*YOUR INSTRUCTIONS:*
All lines from the top of the records below through the line holding "j) bar disturbance", and only those, should be printed exactly, minus the pictures.

*Records from a collection:*

▼▼▼

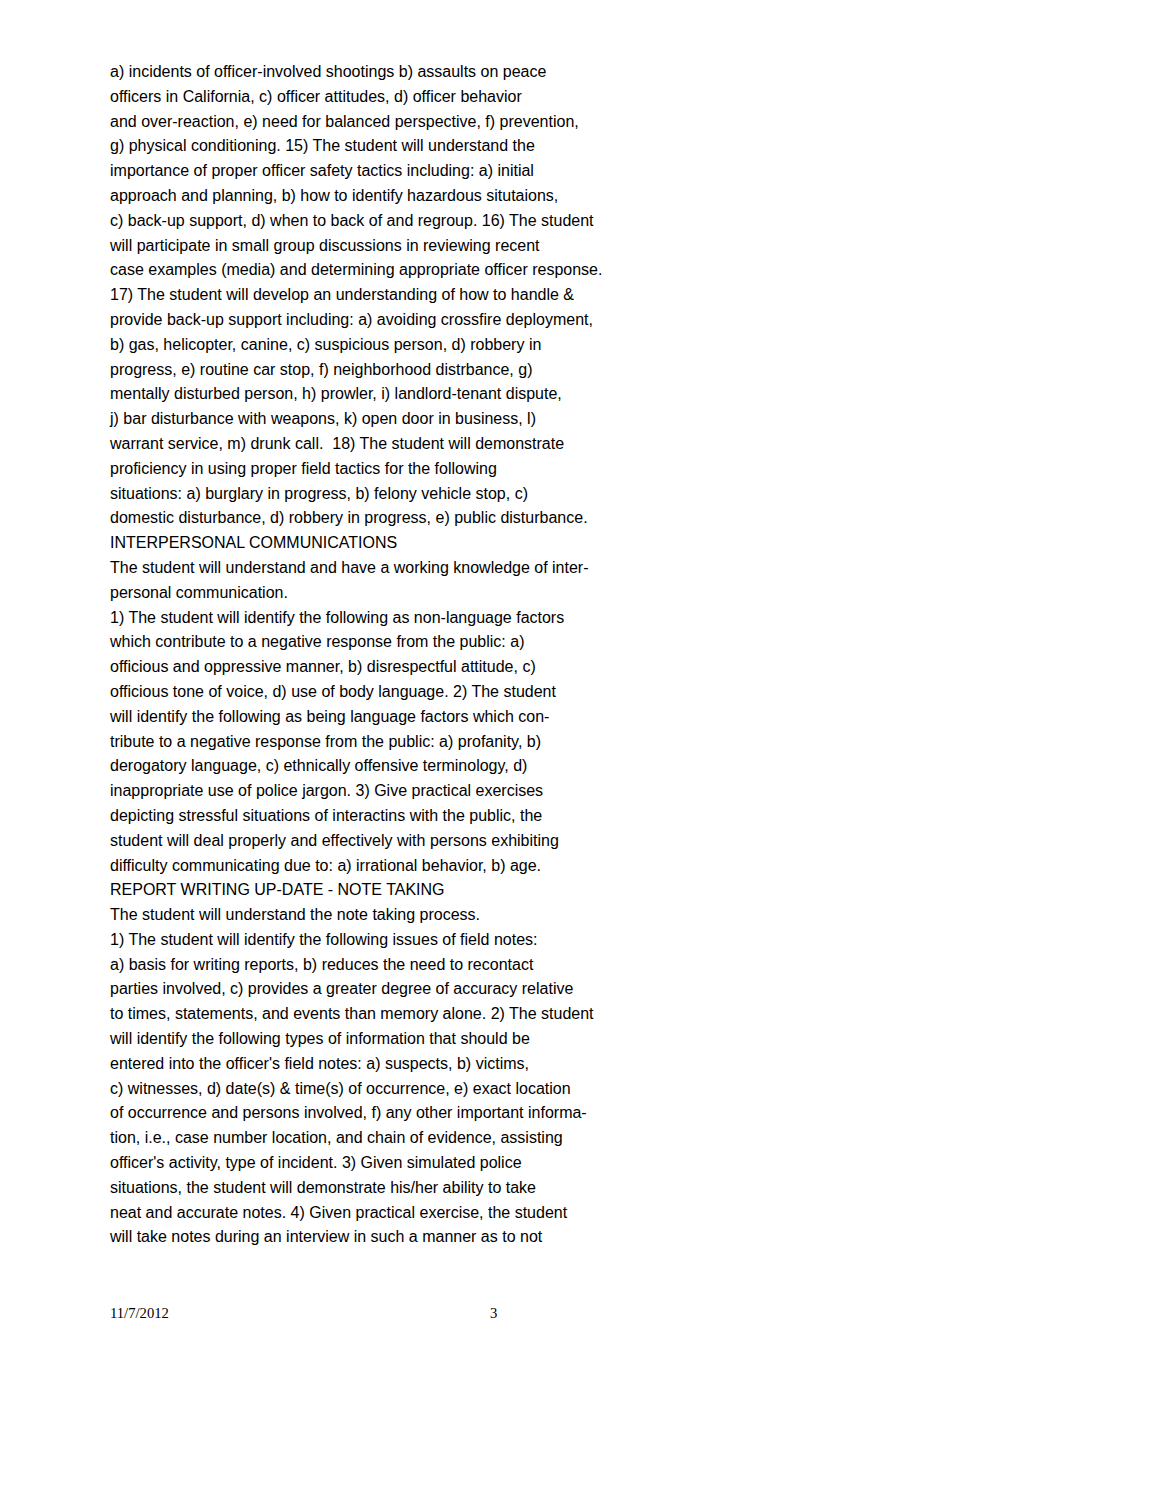a) incidents of officer-involved shootings b) assaults on peace
officers in California, c) officer attitudes, d) officer behavior
and over-reaction, e) need for balanced perspective, f) prevention,
g) physical conditioning. 15) The student will understand the
importance of proper officer safety tactics including: a) initial
approach and planning, b) how to identify hazardous situtaions,
c) back-up support, d) when to back of and regroup. 16) The student
will participate in small group discussions in reviewing recent
case examples (media) and determining appropriate officer response.
17) The student will develop an understanding of how to handle &
provide back-up support including: a) avoiding crossfire deployment,
b) gas, helicopter, canine, c) suspicious person, d) robbery in
progress, e) routine car stop, f) neighborhood distrbance, g)
mentally disturbed person, h) prowler, i) landlord-tenant dispute,
j) bar disturbance with weapons, k) open door in business, l)
warrant service, m) drunk call. 18) The student will demonstrate
proficiency in using proper field tactics for the following
situations: a) burglary in progress, b) felony vehicle stop, c)
domestic disturbance, d) robbery in progress, e) public disturbance.
INTERPERSONAL COMMUNICATIONS
The student will understand and have a working knowledge of inter-
personal communication.
1) The student will identify the following as non-language factors
which contribute to a negative response from the public: a)
officious and oppressive manner, b) disrespectful attitude, c)
officious tone of voice, d) use of body language. 2) The student
will identify the following as being language factors which con-
tribute to a negative response from the public: a) profanity, b)
derogatory language, c) ethnically offensive terminology, d)
inappropriate use of police jargon. 3) Give practical exercises
depicting stressful situations of interactins with the public, the
student will deal properly and effectively with persons exhibiting
difficulty communicating due to: a) irrational behavior, b) age.
REPORT WRITING UP-DATE - NOTE TAKING
The student will understand the note taking process.
1) The student will identify the following issues of field notes:
a) basis for writing reports, b) reduces the need to recontact
parties involved, c) provides a greater degree of accuracy relative
to times, statements, and events than memory alone. 2) The student
will identify the following types of information that should be
entered into the officer's field notes: a) suspects, b) victims,
c) witnesses, d) date(s) & time(s) of occurrence, e) exact location
of occurrence and persons involved, f) any other important informa-
tion, i.e., case number location, and chain of evidence, assisting
officer's activity, type of incident. 3) Given simulated police
situations, the student will demonstrate his/her ability to take
neat and accurate notes. 4) Given practical exercise, the student
will take notes during an interview in such a manner as to not
11/7/2012 3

▲▲▲

*ANSWER BOX:*
a) incidents of officer-involved shootings b) assaults on peace
officers in California, c) officer attitudes, d) officer behavior
and over-reaction, e) need for balanced perspective, f) prevention,
g) physical conditioning. 15) The student will understand the
importance of proper officer safety tactics including: a) initial
approach and planning, b) how to identify hazardous situtaions,
c) back-up support, d) when to back of and regroup. 16) The student
will participate in small group discussions in reviewing recent
case examples (media) and determining appropriate officer response.
17) The student will develop an understanding of how to handle &
provide back-up support including: a) avoiding crossfire deployment,
b) gas, helicopter, canine, c) suspicious person, d) robbery in
progress, e) routine car stop, f) neighborhood distrbance, g)
mentally disturbed person, h) prowler, i) landlord-tenant dispute,
j) bar disturbance with weapons, k) open door in business, l)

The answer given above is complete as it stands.